If I didn't enjoy the walk in the woods, I'd shoot at the butts, or take up FITA, or something else that doesn't require me to walk.


----------



## NormPaul (Jan 5, 2005)

*Only physically restricted shooters!!!*



heilman181 said:


> If you have a disability, I can see it. Otherwise, not a good idea to me.



I agree with you. Only the disabled should be considered for having transportation on the course.

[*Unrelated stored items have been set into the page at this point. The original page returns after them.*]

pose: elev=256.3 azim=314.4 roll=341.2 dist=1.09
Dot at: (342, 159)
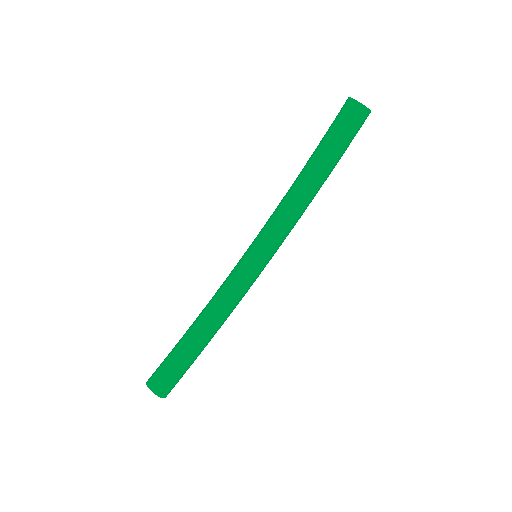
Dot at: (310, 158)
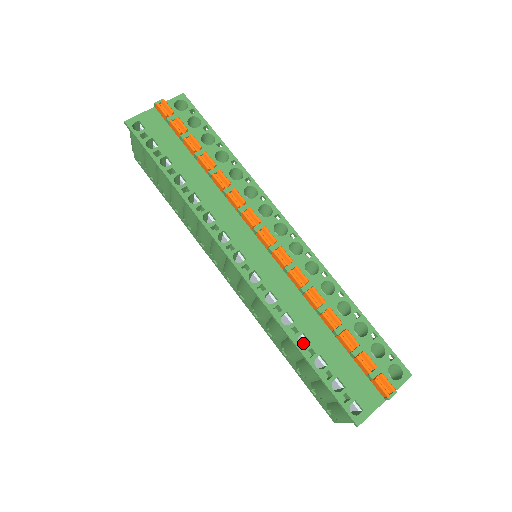
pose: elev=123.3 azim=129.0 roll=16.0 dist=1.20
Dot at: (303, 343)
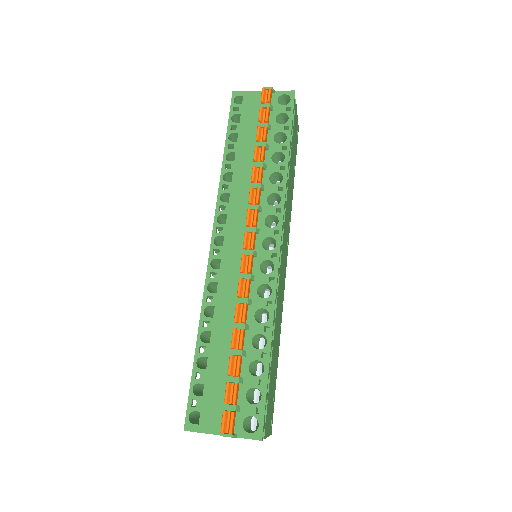
Dot at: occluded
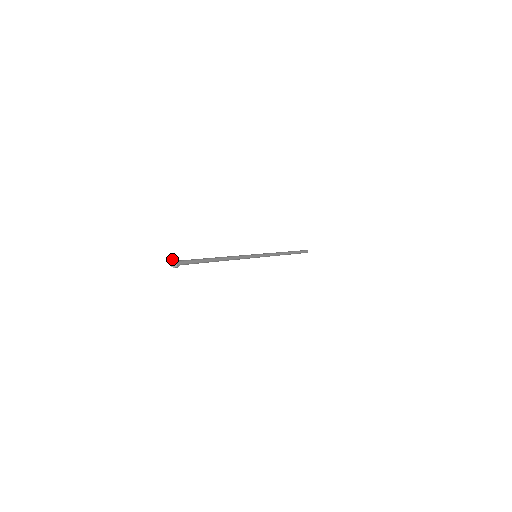
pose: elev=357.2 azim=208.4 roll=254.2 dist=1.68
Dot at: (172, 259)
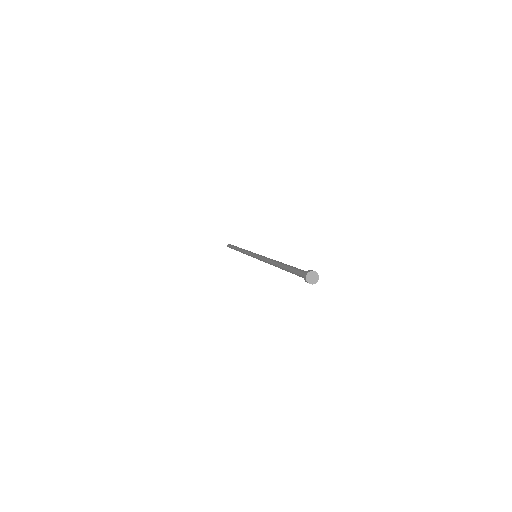
Dot at: (306, 276)
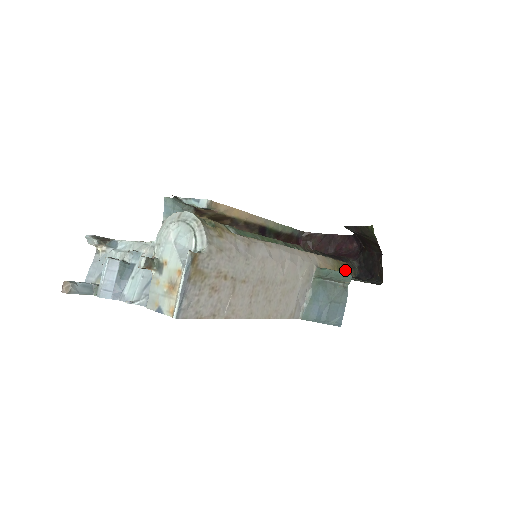
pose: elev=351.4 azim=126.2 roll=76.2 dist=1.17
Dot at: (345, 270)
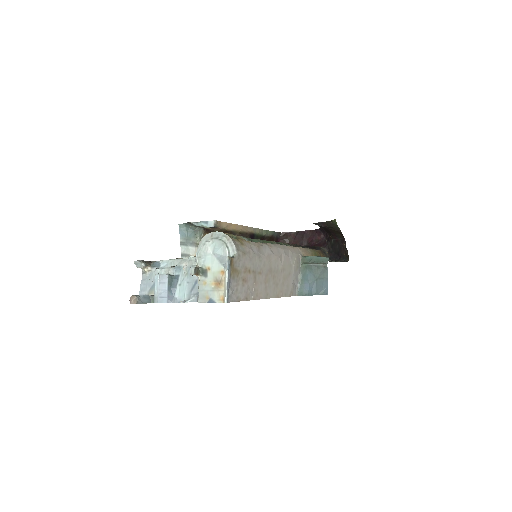
Dot at: occluded
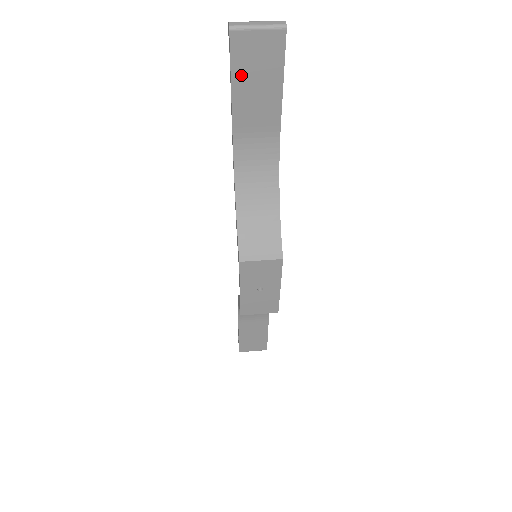
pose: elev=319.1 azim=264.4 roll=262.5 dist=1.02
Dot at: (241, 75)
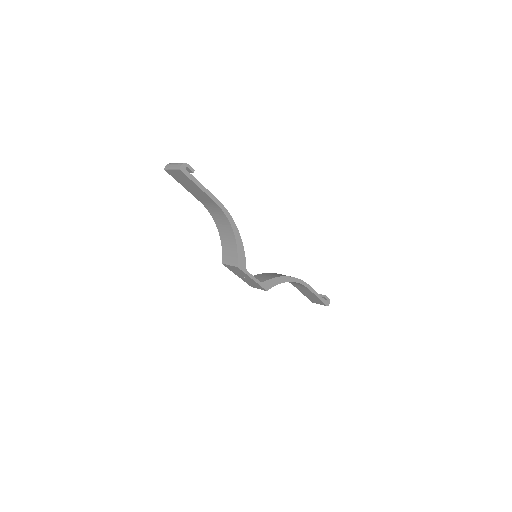
Dot at: (183, 183)
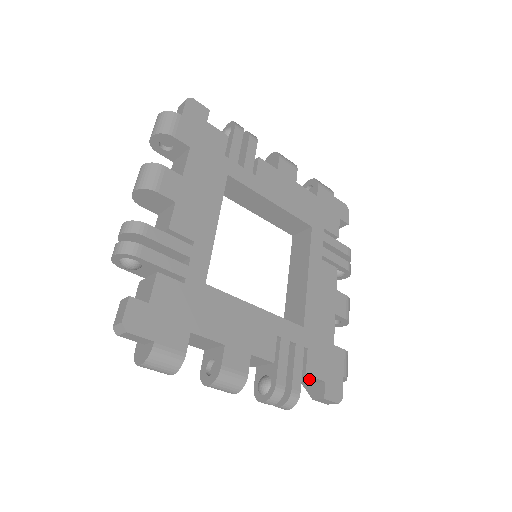
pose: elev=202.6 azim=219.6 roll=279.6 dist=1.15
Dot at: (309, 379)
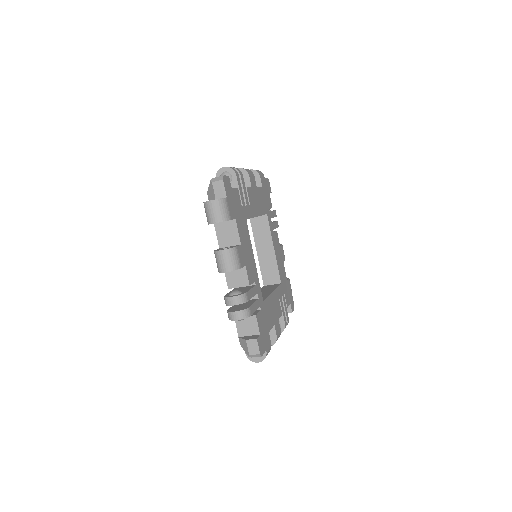
Dot at: (252, 326)
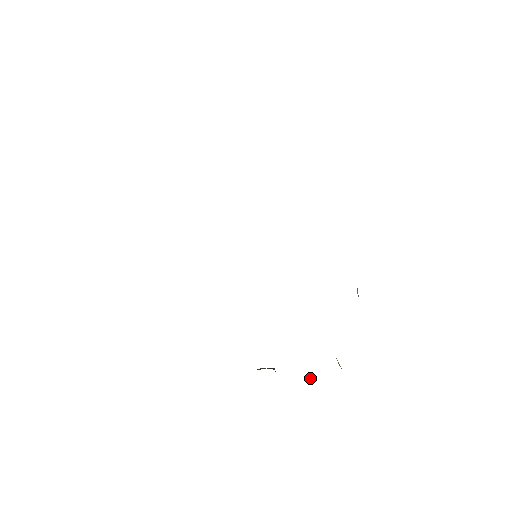
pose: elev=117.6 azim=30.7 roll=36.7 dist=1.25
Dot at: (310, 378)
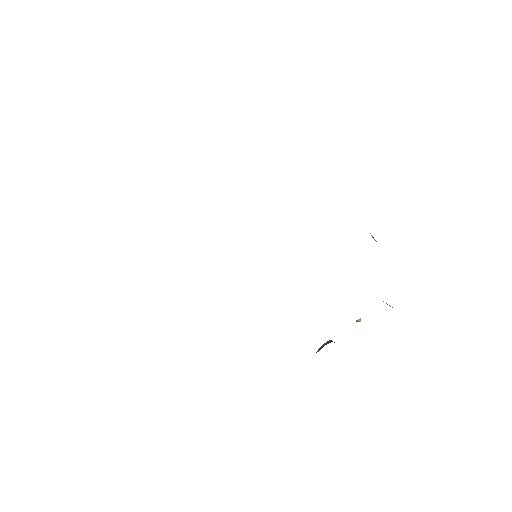
Dot at: (356, 321)
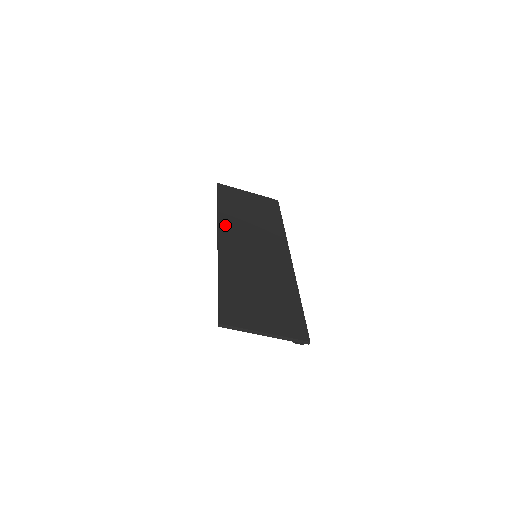
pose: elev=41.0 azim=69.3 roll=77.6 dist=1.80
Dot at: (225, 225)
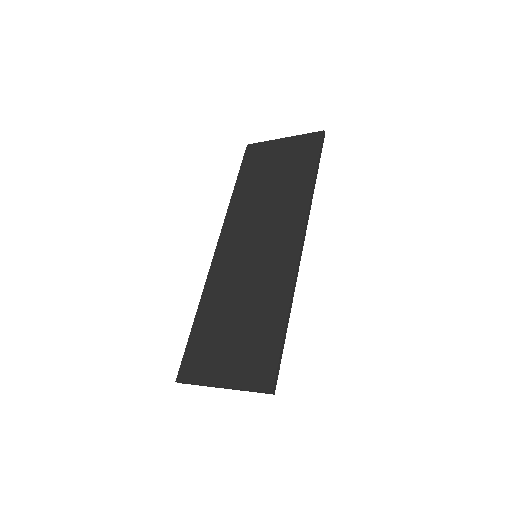
Dot at: (231, 219)
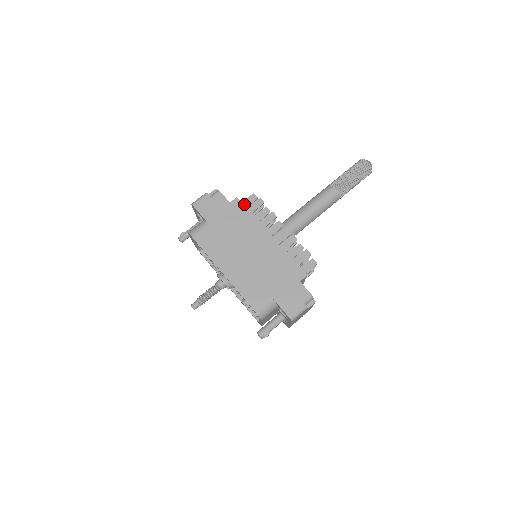
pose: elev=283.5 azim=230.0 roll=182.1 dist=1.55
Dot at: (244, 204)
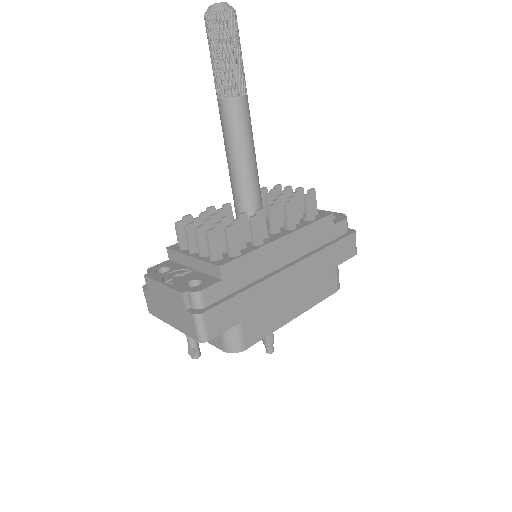
Dot at: (215, 254)
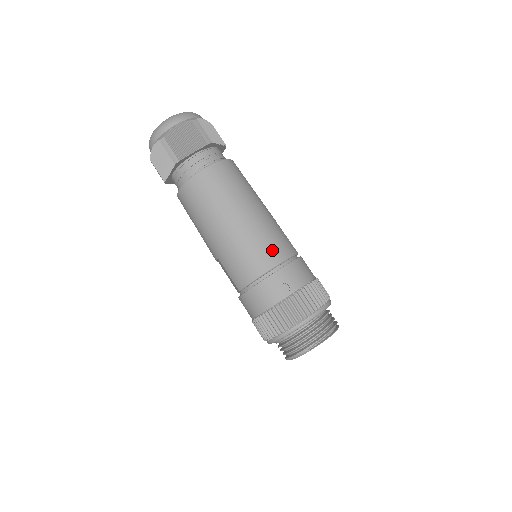
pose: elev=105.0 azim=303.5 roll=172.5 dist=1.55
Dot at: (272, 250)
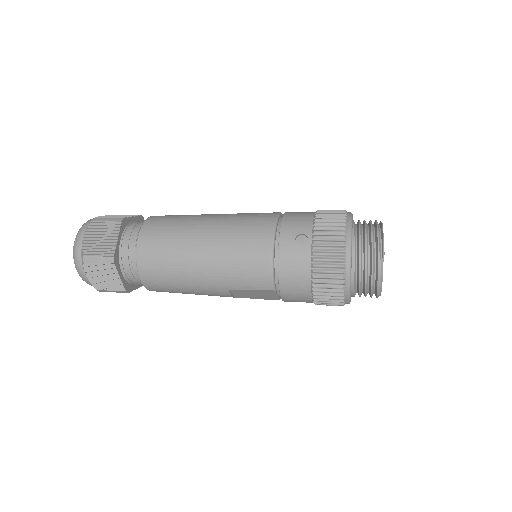
Dot at: (257, 228)
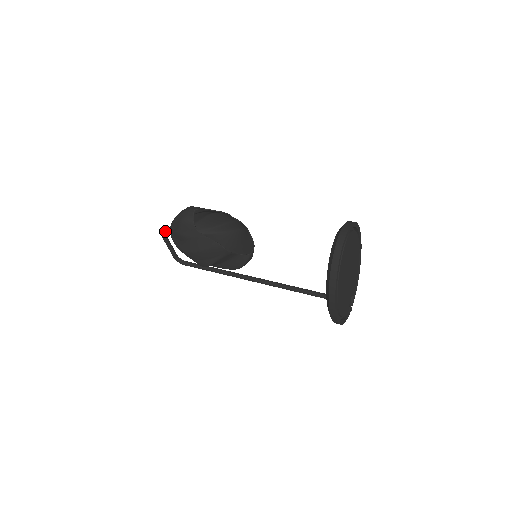
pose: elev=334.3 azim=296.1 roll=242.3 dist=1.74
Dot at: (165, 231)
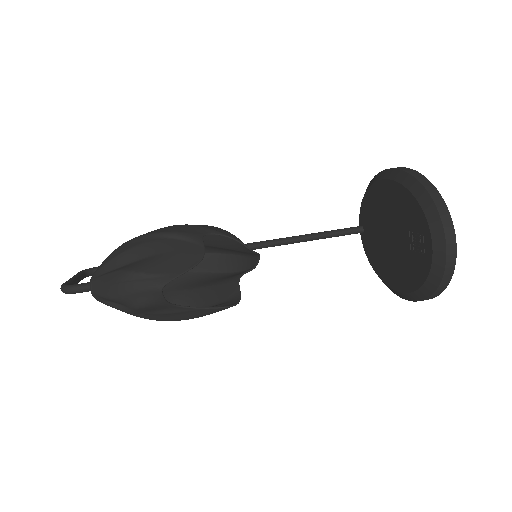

The travel path should follow the regular shooters pathways to avoid an issue with safety.

Norm


----------



## SonnyThomas (Sep 10, 2006)

Camo said:


> I DO see where the misconceptions of this are coming from, but let me explain my experiance with this and why it came to mind.
> 
> 1. The courses we shoot, targets are put up and taken down in the same day usually by a crew with and ATV pulling a small trailer, so the wide access path is already in place to where the stakes are placed.....and narrow shooting lanes to WALK to the targets.
> 
> ...


My question remains; Just how far are your shooting lanes apart? Next question with; "Give them an inch and they take a yard." First goof carts and somebody will cry until they get their ATVs. Automation for physical challenged, yes. Automation for cry babies, no.


----------



## SmrtWntCrzy (Aug 5, 2007)

I voted other.Mountain bike, but that's it.No noise, less wear on the trail, still using your own power but quicker than walking.As for disabled archers, I would have no problem with electric carts.


----------



## Camo (Jan 12, 2005)

SmrtWntCrzy said:


> I voted other.Mountain bike, but that's it.No noise, less wear on the trail, still using your own power but quicker than walking.As for disabled archers, I would have no problem with electric carts.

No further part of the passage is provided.